** Document passage follows **
Operator: And our next question comes from John Baumgartner from Mizuho.
John Baumgartner: I wanted to ask, Dominic, in the prepared remarks, there was a reference to, I think, strengthening relationships with retailers and doing better at the point of purchase. And I'm curious, some of the commentary over the past 6 to 9 months from some of the larger retailers in Europe, it seems that they're focusing quite a bit more on fresh food. It seems as though they're focusing more on investing in private label quality as opposed to just, I guess, competing on price. How do you think about -- I guess, how do you see the retail environment changing? Are you seeing retailers managing these categories differently? And how do you think about the reinvestment required to get people back to that fresh food case -- the frozen food case, excuse me?
Dominic Brisby: Yes. So first of all, thanks for the question. So I think the overall behavior of European retailers hasn't changed dramatically over recent months or even the past couple of years. What we do see, though, is a continuation of an existing trend. There's nothing new about retailers wanting to make sure their private label offerings are high quality. And the focus on fresh has been quite a big theme in Europe as well. Now some of this is retailer driven. Some of this is driven by us as well as a clear leader in frozen. And certainly, we see a few opportunities, a, to strengthen our position at the point of sale and to strengthen our position with retailers, but also to make sure that we're creating excitement and animation at the point of sale. That means making sure that we roll out some of our great innovations, for example, Chicken Shop, which is working well in the U.K. There's no reason why that can't work well across Europe, creating more animation and more excitement. Secondly, making sure we have more disruptive and exciting positions at the point of sale to drive people into the frozen aisle, but also to make sure when they're there, they have something exciting to look at and focus on. And in terms of investments, there are some areas where this will require investment, and we've factored significant investment within our plan for this year to drive greater strength at the point of sale. But there's some where it won't require great investment. They'll just require more smartness from our side. For example, making sure that our packaging is not only much better than private label, but much better than the competitors as well and much better than we've been before. And particularly when you're walking through the frozen food aisle, because of the nature of packaging because it's generally not transparent, we have an opportunity to communicate much more on the packaging than would be the case in other categories. So we see a chance to be much more aggressive there than we have been before. This is something we're working on significantly. But in terms of retailer behavior, we're not seeing any dramatic shift versus where retailer behavior has been over recent years.
** End of Document passage **
** Excerpted records follows **
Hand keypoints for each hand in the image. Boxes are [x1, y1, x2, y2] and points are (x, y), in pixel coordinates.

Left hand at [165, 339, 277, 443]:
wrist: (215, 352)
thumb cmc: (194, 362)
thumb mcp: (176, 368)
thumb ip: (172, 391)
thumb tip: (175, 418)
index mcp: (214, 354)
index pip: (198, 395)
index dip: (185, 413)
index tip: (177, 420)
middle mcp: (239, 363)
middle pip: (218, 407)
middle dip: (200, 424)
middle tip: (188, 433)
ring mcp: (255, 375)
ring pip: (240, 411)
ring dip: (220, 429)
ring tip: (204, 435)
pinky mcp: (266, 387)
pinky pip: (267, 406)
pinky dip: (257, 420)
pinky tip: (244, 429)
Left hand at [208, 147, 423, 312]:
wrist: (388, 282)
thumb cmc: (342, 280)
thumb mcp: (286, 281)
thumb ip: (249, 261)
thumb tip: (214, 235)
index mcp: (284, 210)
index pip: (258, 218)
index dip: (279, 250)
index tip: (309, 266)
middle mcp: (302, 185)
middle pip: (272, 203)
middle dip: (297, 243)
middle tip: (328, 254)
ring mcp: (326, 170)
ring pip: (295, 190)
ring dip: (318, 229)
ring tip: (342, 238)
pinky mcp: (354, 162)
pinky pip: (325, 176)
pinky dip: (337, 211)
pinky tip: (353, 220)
** End of Excerpted records **
** Excerpted records follows **
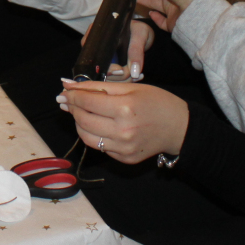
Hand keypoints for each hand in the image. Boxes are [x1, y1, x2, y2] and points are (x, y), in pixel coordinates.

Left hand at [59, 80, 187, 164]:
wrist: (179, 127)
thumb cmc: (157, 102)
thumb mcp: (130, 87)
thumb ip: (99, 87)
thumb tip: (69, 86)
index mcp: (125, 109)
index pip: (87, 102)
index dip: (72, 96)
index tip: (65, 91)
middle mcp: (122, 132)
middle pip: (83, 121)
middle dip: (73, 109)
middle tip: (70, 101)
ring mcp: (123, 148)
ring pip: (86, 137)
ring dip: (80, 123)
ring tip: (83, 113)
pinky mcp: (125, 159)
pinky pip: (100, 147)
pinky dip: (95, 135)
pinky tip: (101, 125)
** End of Excerpted records **
Problems and tasks ▸
(a) Translate this sentence from the earnings call transcript into Spanish: "There's nothing new about retailers wanting to make sure their private label offerings are high quality."
(b) Continue the earnings call transcript on European retailers and frozen food from its final sentence onward.

Task results ▸
(a) No hay nada nuevo en que los minoristas quieran asegurarse de que sus productos de marca propia sean de alta calidad.

(b)
Jason English: John, this is Jason. I would just add a comment about the opportunity to shift growth back out of fresh into frozen, at least that was my interpretation. I would just note that the frozen category is actually delivering very robust growth for our retailers. Throughout last year, it grew 2.4% across our overall footprint, which continues to track above overall food. So there are still healthy category tailwinds and step into some markets like Italy category growth of 3%; Germany, 4.5%. So we are fortunate to be in a category that is delivering growth for retail partners and that obviously affords us opportunities.
John Baumgartner: Okay. Okay. Great. And then just a follow-up on the supply chain side on the fish business. We've seen some reports in Europe about some, I guess, disruptions on the IT platform and some digital systems on illegal fishing catches. Are you seeing any disruptions on the inflow of trade at the ports in Europe at this point? Or is that a nonevent for Nomad?
Ruben Baldew: No, that's not an event for us. If you look at our ingredients and main items, we don't see that for our supply.
Jason English: There was disruption, John, as you noted, it was reported in the Financial Times. And the programs, the policies that were being put in place that caused those disruptions have been temporarily suspended until they can be resolved. So the disruption was short term in nature and not long enough to impact our business or frankly, we don't believe it impacted the category or any of our competitors either.
Operator: Our next question is a follow-up from John Tanwanteng from CJS Securities.
Jonathan Tanwanteng: I was just wondering if you could provide more detail on the pricing negotiations and when you expect them to conclude? Number one. And what the -- if that's going to be a rolling thing through the next few quarters or if it's going to be all over before Q2?
Dominic Brisby: So in the case of most European retailers, the price negotiations are happening right now. There are certain exceptions in certain markets and with certain customers. But for the most part -- there are a few exceptions, but for the most part, we expect most of that to be included -- to be concluded during the course of Q1.
Jonathan Tanwanteng: Got it. And as a follow-on to that, assuming your competitors do follow you, how do you expect share to change throughout the year? Is there a point where you expect volume or value share to start coming back to you guys as the year progresses?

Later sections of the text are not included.